Artikel 10. Aanvraag

  • 1.

    Jeugdigen en ouders kunnen een aanvraag om een individuele voorziening schriftelijk, mondeling, telefonisch of digitaal via de website of per mail indienen bij het college.

  • 2.

    De aanvraag wordt ingediend op een door het college vastgesteld formulier.

  • 3.

    Het college geeft de beschikking binnen twee weken na ontvangst van de aanvraag.

Artikel 11. Versneld onderzoek

  • 1.

    Het college kan besluiten dat voor inwoners die voldoende bekend zijn bij de gemeente een telefonische onderzoek wordt toegestaan.
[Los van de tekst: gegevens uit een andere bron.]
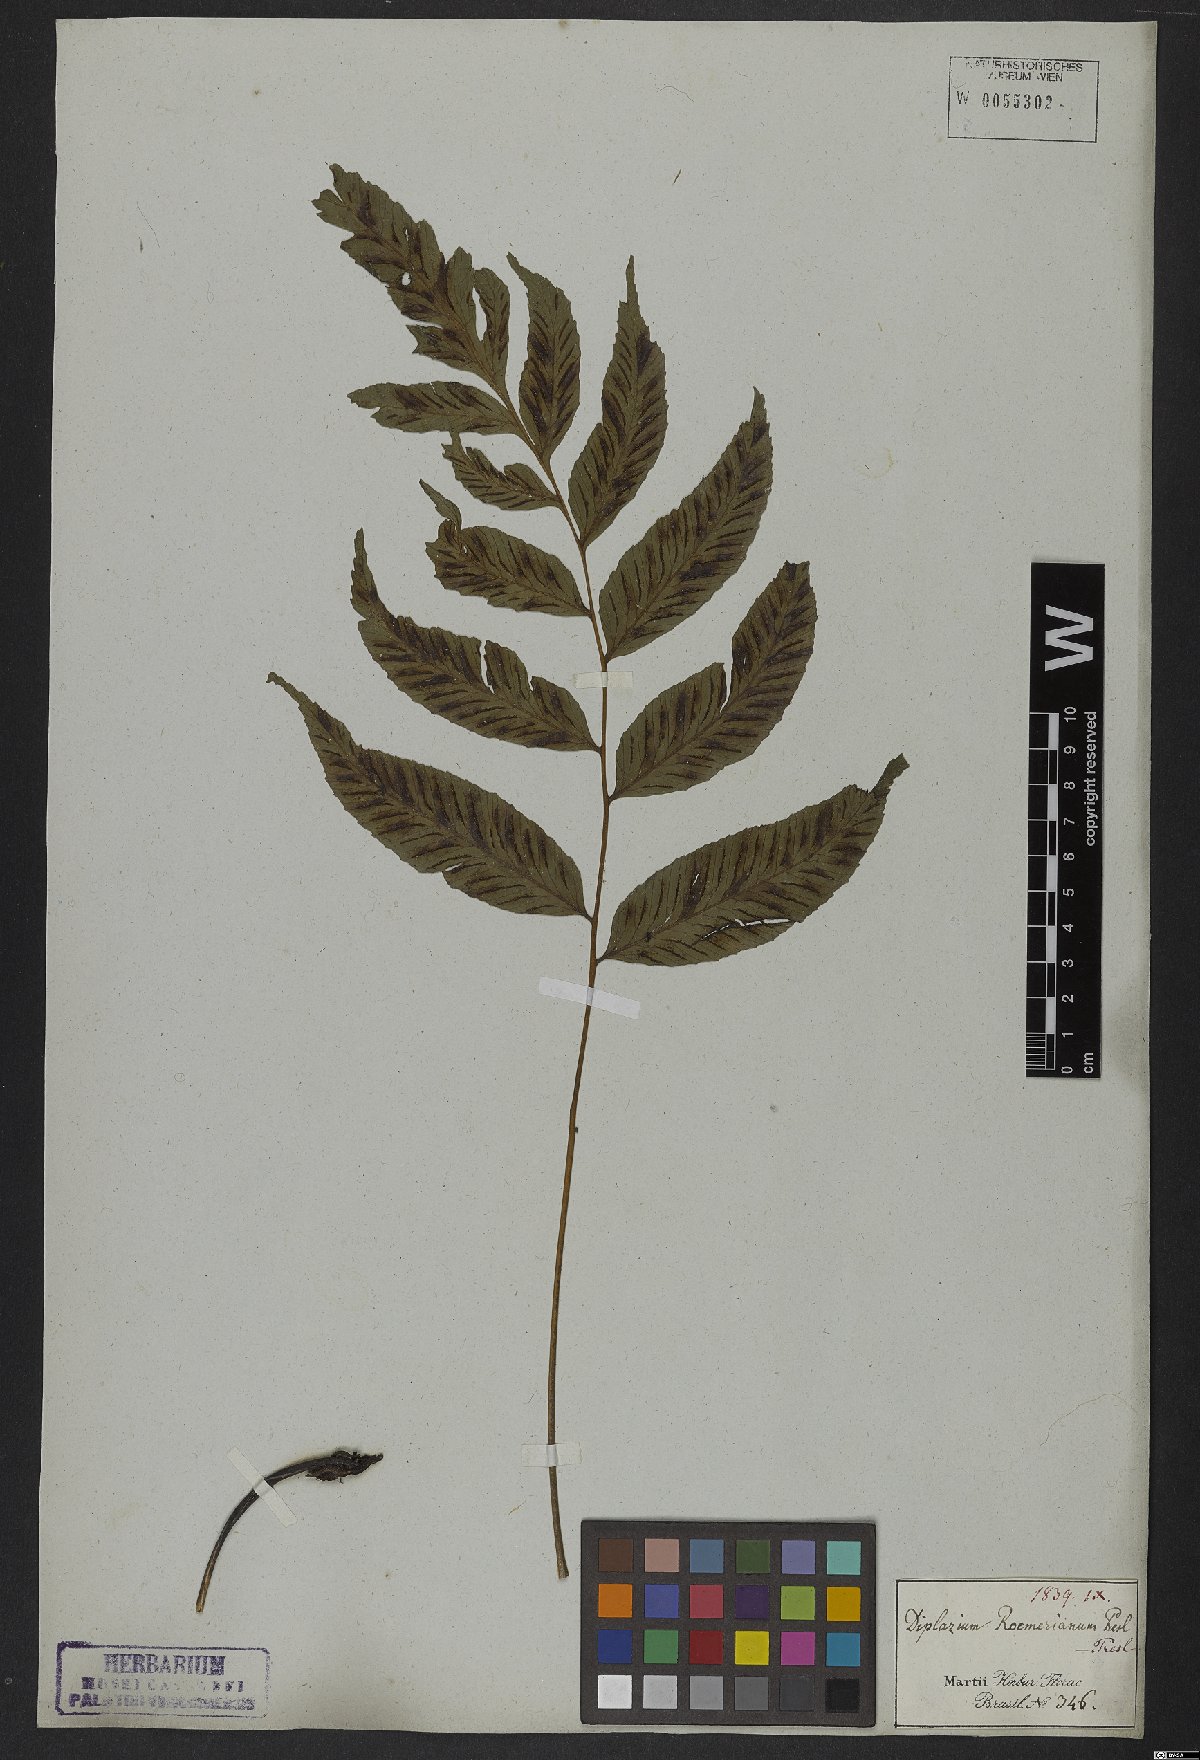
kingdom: Plantae
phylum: Tracheophyta
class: Polypodiopsida
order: Polypodiales
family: Athyriaceae
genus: Diplazium
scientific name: Diplazium cristatum
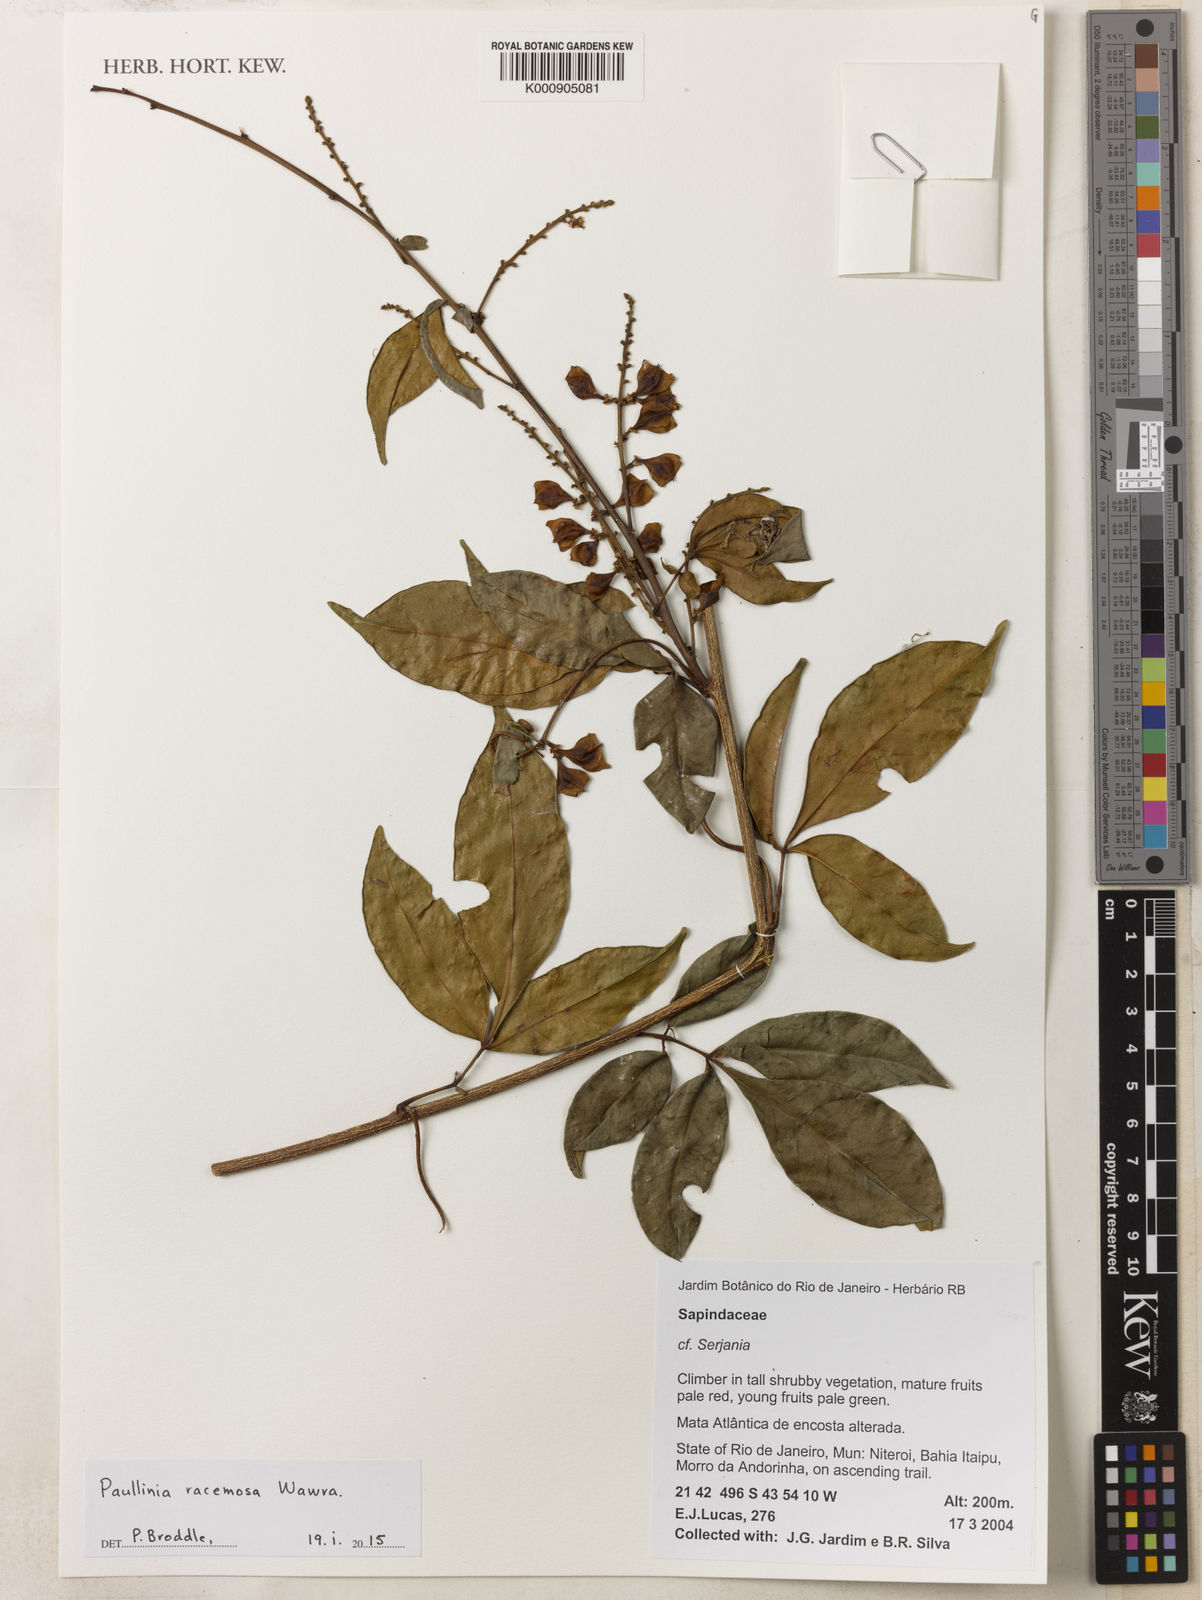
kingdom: Plantae
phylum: Tracheophyta
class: Magnoliopsida
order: Sapindales
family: Sapindaceae
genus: Paullinia
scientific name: Paullinia racemosa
Er is dan sprake van een versneld onderzoek.

  • 2.

    Een versneld onderzoek is ook mogelijk als het noodzakelijk is dat de hulp snel kan worden ingezet.

  • 3.

    Een versneld onderzoek is niet mogelijk bij complexe situaties; omvangrijke hulp; persoonsgebonden budget.

Artikel 12. Inhoud beschikking

  • 1.

    In de beschikking tot verstrekking van een individuele voorziening wordt in ieder geval aangegeven:

    • a.

      welke de te verstrekken voorziening is;

    • b.

      of de voorziening in natura of als pgb wordt verstrekt;

    • c.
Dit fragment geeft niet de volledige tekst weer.